REUTERS – Bosnian auto supplier Prevent has no plans to launch a full takeover of rival Grammer AG, and expects carmakers like Volkswagen to honor their contracts, Prevent executive Christian Becker told German daily Handelsblatt.
The comments come after automotive interiors maker Grammer warned that the growing influence of Bosnia's Hastor family, which owns Prevent and has a more than 20 percent stake in Grammer, has led carmakers to pare back business with the German company.
“Reports about a takeover or a transfer of business to other locations are pure speculation. We do not aim to launch a takeover,” Becker, who heads up Prevent DEV, told the paper's Wednesday edition.
Prevent has demanded it get seats on Grammer's supervisory board as a way to tighten its grip on the German company. Prevent has declined to detail its plans for Grammer, but demanded that Grammer raise the level of profitability.

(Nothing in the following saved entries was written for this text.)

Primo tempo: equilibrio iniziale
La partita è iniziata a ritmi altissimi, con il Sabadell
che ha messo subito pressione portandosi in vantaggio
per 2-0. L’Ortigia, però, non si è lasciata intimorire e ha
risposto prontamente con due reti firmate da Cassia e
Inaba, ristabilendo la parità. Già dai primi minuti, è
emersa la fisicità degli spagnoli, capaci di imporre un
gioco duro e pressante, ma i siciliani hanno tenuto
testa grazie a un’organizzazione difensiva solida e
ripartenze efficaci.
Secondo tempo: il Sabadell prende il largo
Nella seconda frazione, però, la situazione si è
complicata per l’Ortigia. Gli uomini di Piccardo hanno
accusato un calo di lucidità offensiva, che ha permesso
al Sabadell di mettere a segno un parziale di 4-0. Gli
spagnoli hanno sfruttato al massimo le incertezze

“Thanks to our experience in the automotive area we are a different investor than a bank or an investment fund. We demand more because we understand more about the business,” the paper quoted Becker as saying.
Grammer's management has said that order intake has halved since the Hastor family increased its influence, without elaborating further.
Becker also said Prevent wants to increase its business with Volkswagen. A dispute between the Hastors and Volkswagen escalated last year, resulting in stoppages at VW's Golf assembly line.
“Just as VW expects this from us, we too expect contractual reliability,” Becker told the paper.
In a separate interview in Handelsblatt, Grammer's Chief Executive Hartmut Mueller said the Bosnian investor group has not explained its motives for demanding seats on the supervisory board, and has made any dialogue conditional on an extraordinary shareholder's meeting being called first.
Grammer has declined to call such a meeting and has instead sought to bring in a white knight investor, China's Ningbo Jifeng, to dilute the Hastor family's influence.
Mueller said Grammer was continuing its efforts to improve profitability. Grammer aims to raise its earnings before interest and tax (EBIT) margin to 5 percent in 2017, from about 4.3 percent currently.